=== Material shown ===

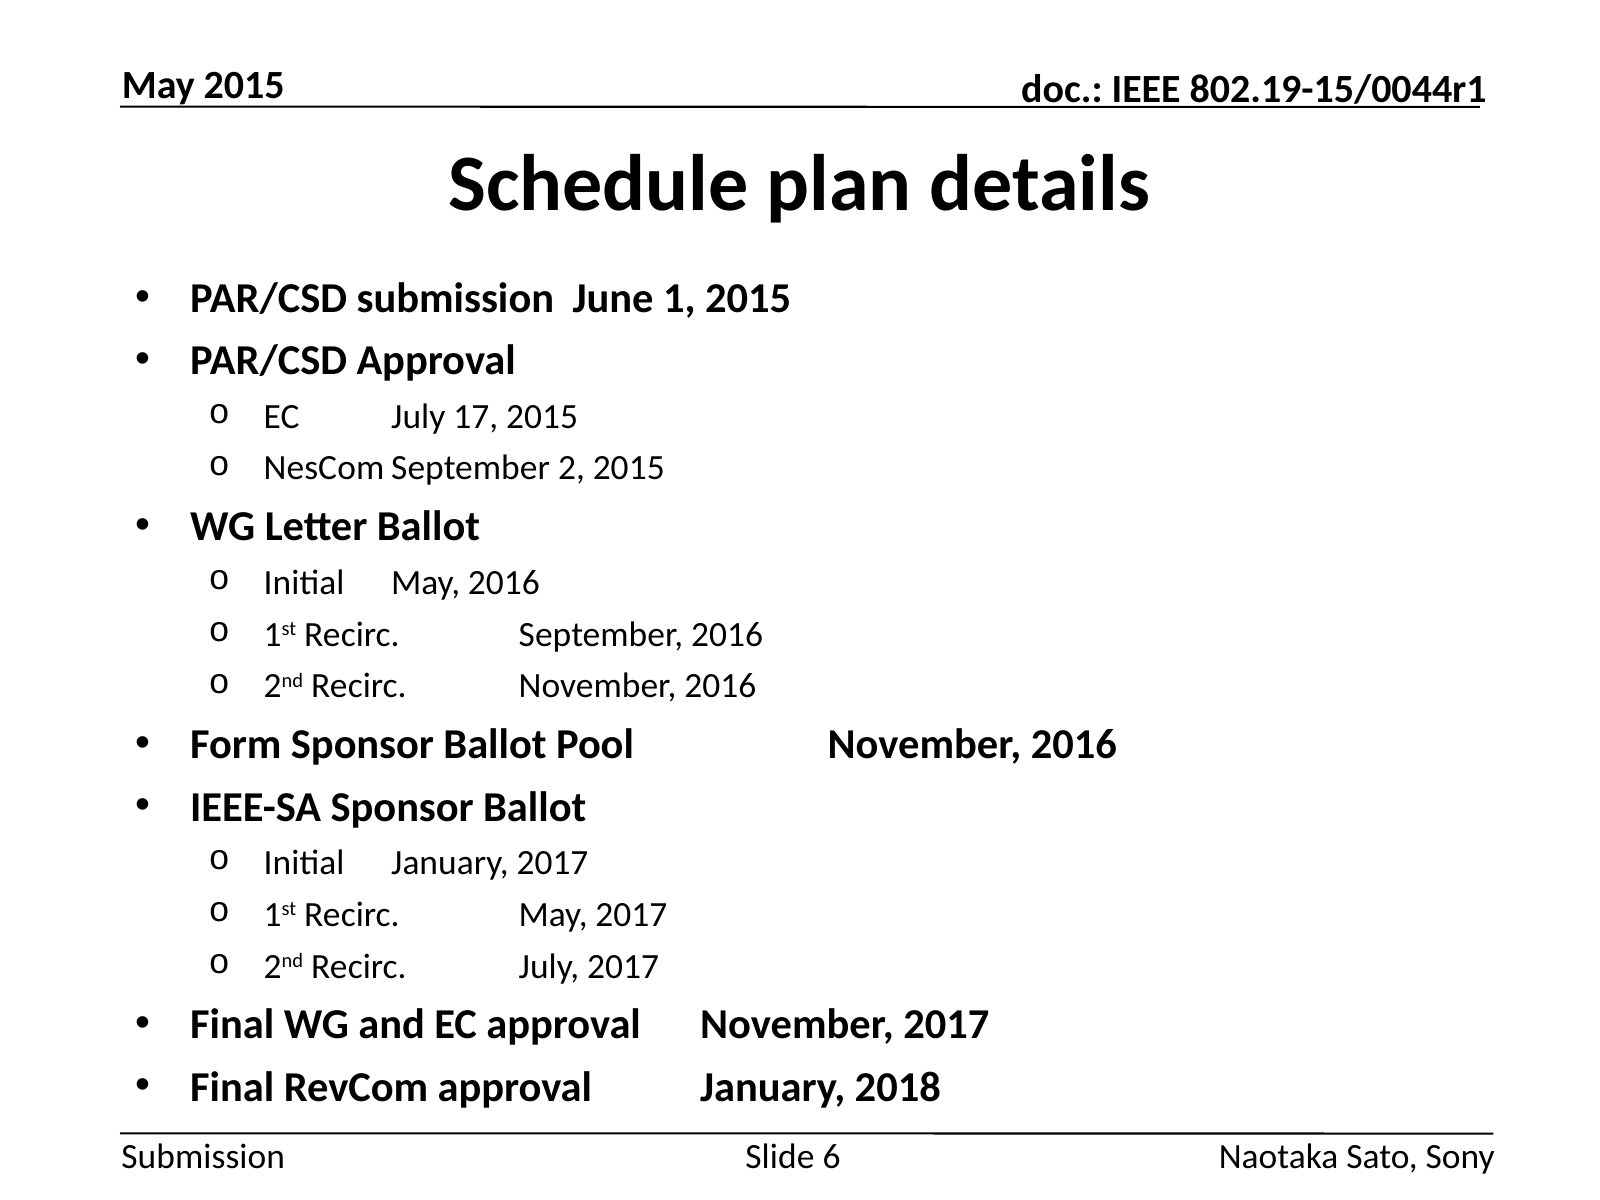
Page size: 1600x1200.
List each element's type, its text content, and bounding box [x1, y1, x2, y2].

slide_number Slide 6 [733, 1132, 854, 1197]
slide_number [121, 58, 451, 107]
title Schedule plan details [119, 119, 1480, 238]
list PAR/CSD submission June 1, 2015 PAR/CSD Approval EC July 17, 2015 NesCom September 2, 2015 WG Letter Ballot Initial May, 2016 1st Recirc. September, 2016 2nd Recirc. November, 2016 Form Sponsor Ballot Pool November, 2016 IEEE-SA Sponsor Ballot Initial January, 2017 1st Recirc. May, 2017 2nd Recirc. July, 2017 Final WG and EC approval November, 2017 Final RevCom approval January, 2018 [119, 262, 1480, 1126]
footer Naotaka Sato, Sony [937, 1132, 1495, 1174]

===

The problem: The expected result is every record above, word for word, with no pictures in it.

Response to the task:
Page size: 1600x1200.
List each element's type, its text content, and bounding box [x1, y1, x2, y2].

slide_number Slide 6 [733, 1132, 854, 1197]
slide_number [121, 58, 451, 107]
title Schedule plan details [119, 119, 1480, 238]
list PAR/CSD submission June 1, 2015 PAR/CSD Approval EC July 17, 2015 NesCom September 2, 2015 WG Letter Ballot Initial May, 2016 1st Recirc. September, 2016 2nd Recirc. November, 2016 Form Sponsor Ballot Pool November, 2016 IEEE-SA Sponsor Ballot Initial January, 2017 1st Recirc. May, 2017 2nd Recirc. July, 2017 Final WG and EC approval November, 2017 Final RevCom approval January, 2018 [119, 262, 1480, 1126]
footer Naotaka Sato, Sony [937, 1132, 1495, 1174]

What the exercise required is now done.